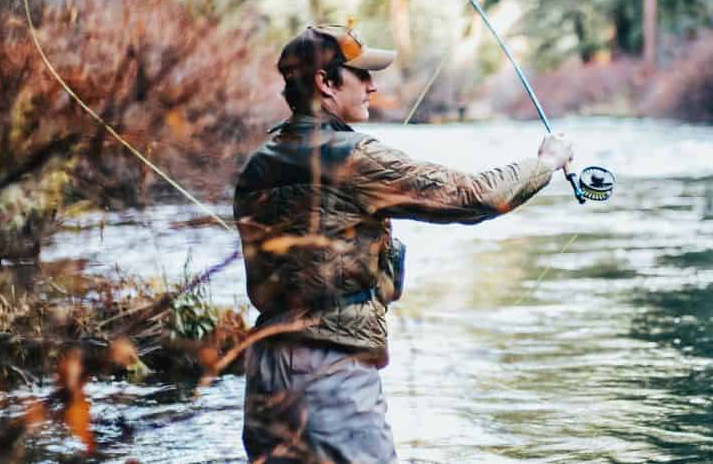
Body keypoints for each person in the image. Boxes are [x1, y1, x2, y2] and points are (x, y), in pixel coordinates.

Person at [234, 23, 573, 463]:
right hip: (329, 374)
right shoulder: (354, 158)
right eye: (361, 75)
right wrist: (545, 162)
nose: (373, 85)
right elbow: (474, 198)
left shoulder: (257, 165)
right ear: (324, 82)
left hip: (265, 372)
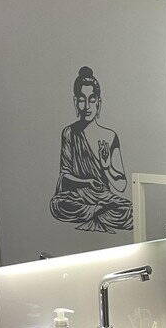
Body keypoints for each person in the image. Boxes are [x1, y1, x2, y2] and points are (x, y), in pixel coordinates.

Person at [49, 66, 133, 233]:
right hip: (77, 197)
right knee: (57, 205)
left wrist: (106, 167)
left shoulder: (110, 136)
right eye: (82, 100)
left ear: (99, 103)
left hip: (104, 198)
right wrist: (87, 182)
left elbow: (121, 185)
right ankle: (97, 211)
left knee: (131, 212)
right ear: (75, 102)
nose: (87, 106)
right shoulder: (69, 133)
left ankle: (95, 211)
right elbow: (64, 175)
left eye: (92, 100)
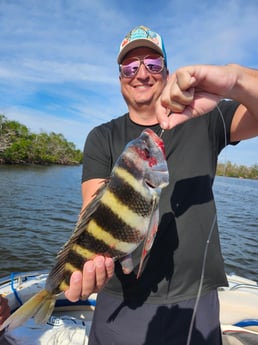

────────────────────

Leave the pictures out, and transcribe exactly the lines above starting at the one that contains "right shoulder: (354, 158)" and ending at the one that contains "left ankle: (95, 211)".

**RESULT**
right shoulder: (354, 158)
right eye: (361, 75)
right wrist: (545, 162)
nose: (373, 85)
right elbow: (474, 198)
left shoulder: (257, 165)
right ear: (324, 82)
left hip: (265, 372)
Body keypoints for each person in the image. Boxes are [x1, y1, x2, y2] and points are (x, y), in pixel coordinates.

Person at [49, 66, 133, 233]:
right hip: (77, 197)
right knee: (57, 205)
left wrist: (106, 167)
left shoulder: (110, 136)
right eye: (82, 100)
left ear: (99, 103)
left hip: (104, 198)
right wrist: (87, 182)
left elbow: (121, 185)
right ankle: (97, 211)
left knee: (131, 212)
right ear: (75, 102)
nose: (87, 106)
right shoulder: (69, 133)
left ankle: (95, 211)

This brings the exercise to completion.